Its anti-competitive practices have made it hard for smaller companies to add to the American economy.
It seems as if Google has benefited too much from its success.
Naturally, Google did not agree.
That makes sense because executives at Google would be crazy to want to break itself up simply because they can extract larger compensation when presiding over the current model.
People like the CEO Sundar Pichai have no incentive to splinter the company into many different divisions.
He simply would get paid less, and he would finally have to compete harder.
The move by DOJ also sends a signal to other tech giants currently facing antitrust cases from DOJ and other Washington regulators as part of a wide-ranging effort by the Biden administration to rein in what it views as anticompetitive behavior across a number of industries.
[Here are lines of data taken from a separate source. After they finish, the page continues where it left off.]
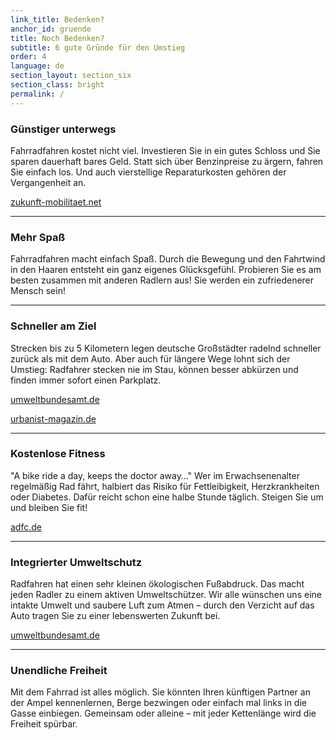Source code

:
 ```yaml
---
link_title: Bedenken?
anchor_id: gruende
title: Noch Bedenken?
subtitle: 6 gute Gründe für den Umstieg
order: 4
language: de
section_layout: section_six
section_class: bright
permalink: /
---
```


### Günstiger unterwegs
Fahrradfahren kostet nicht viel. Investieren Sie in ein gutes Schloss und Sie sparen dauerhaft bares Geld. Statt sich über Benzinpreise zu ärgern, fahren Sie einfach los. Und auch vierstellige Reparaturkosten gehören der Vergangenheit an.

<a href="http://www.zukunft-mobilitaet.net/2487/strassenverkehr/die-wahren-kosten-eines-kilometers-autofahrt/" target="_blank">zukunft-mobilitaet.net</a>

***

### Mehr Spaß
Fahrradfahren macht einfach Spaß. Durch die Bewegung und den Fahrtwind in den Haaren entsteht ein ganz eigenes Glücksgefühl. Probieren Sie es am besten zusammen mit anderen Radlern aus! Sie werden ein zufriedenerer Mensch sein!

***

### Schneller am Ziel
Strecken bis zu 5 Kilometern legen deutsche Großstädter radelnd schneller zurück als mit dem Auto. Aber auch für längere Wege lohnt sich der Umstieg: Radfahrer stecken nie im Stau, können besser abkürzen und finden immer sofort einen Parkplatz.

<a href="http://www.umweltbundesamt.de/themen/verkehr-laerm/nachhaltige-mobilitaet/radverkehr#textpart-2" target="_blank">umweltbundesamt.de</a>

<a href="http://www.urbanist-magazin.de/2015/06/das-konzept-der-effektiven-geschwindigkeit/" target="_blank">urbanist-magazin.de</a>

***

### Kostenlose Fitness
"A bike ride a day, keeps the doctor away…"
Wer im Erwachsenenalter regelmäßig Rad fährt, halbiert das Risiko für Fettleibigkeit, Herzkrankheiten oder Diabetes. Dafür reicht schon eine halbe Stunde täglich. Steigen Sie um und bleiben Sie fit!

<a href="http://www.adfc.de/gesundheit/gesund-bleiben/die-effekte-regelmaessigen-radfahrens/seite-1-die-effekte-regelmaessigen-radfahrens-8211-uebersicht" target="_blank">adfc.de</a>

***

### Integrierter Umweltschutz
Radfahren hat einen sehr kleinen ökologischen Fußabdruck. Das macht jeden Radler zu einem aktiven Umweltschützer. Wir alle wünschen uns eine intakte Umwelt und saubere Luft zum Atmen – durch den Verzicht auf das Auto tragen Sie zu einer lebenswerten Zukunft bei.

<a href="http://www.umweltbundesamt.de/themen/verkehr-laerm/nachhaltige-mobilitaet/radverkehr#textpart-4" target="_blank">umweltbundesamt.de</a>

***

### Unendliche Freiheit
Mit dem Fahrrad ist alles möglich. Sie könnten Ihren künftigen Partner an der Ampel kennenlernen, Berge bezwingen oder einfach mal links in die Gasse einbiegen. Gemeinsam oder alleine – mit jeder Kettenlänge wird die Freiheit spürbar.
The case against Google targeting its dominance in search resulted in a landmark decision and concluded Google illegally monopolized the online search engine market and the market for search text advertising.
The judge concluded that Google’s agreements with browser providers and devices powered by Google’s Android operating system stifled rivals from entering and growing within the markets.
Google pays as much as $26 billion per year to maintain its position on mobile devices such as Apple (AAPL) and Samsung smartphones.
The DOJ could also ask the judge to force Google to share the data that it uses to refine its search algorithms with rival browsers and search providers and limit the company's dominance over search text ads.
DOJ suggested the judge should also consider blocking Google from illegally monopolizing related markets, in addition to the search and search text advertising markets.
It may ask the judge to force Google to give websites more ability to "opt out" of "any Google-owned artificial-intelligence product."
Forcing Google to reveal its algorithms would be devastating to the business model.
Everyone would know their secrets, and other big tech could take anything usable and inject it into their own algorithms.
Algorithms are the secret sauce to many tech companies, and it will only become more valuable when infused by AI.
In the medium term, this caps any upside to Google shares.
In the short-term, I could see a bounce back after the bad news is priced in.
In the long term, if standalone divisions of Google’s businesses are created, like the ad and search business, being unshackled from old management could make some of these parts into new growth companies.
The unprofitable parts like Waymo might get terminated.
It would be sink or swim time because management isn’t going to prop up anything wasteful.
It would be good for the tech market as a whole, add more value, and deliver more equal competition, which the Feds are set out to do.
Either way, the breaking up of Google is more like a marathon and not a spring, but tech now has to wake up to existential threats that were never there before.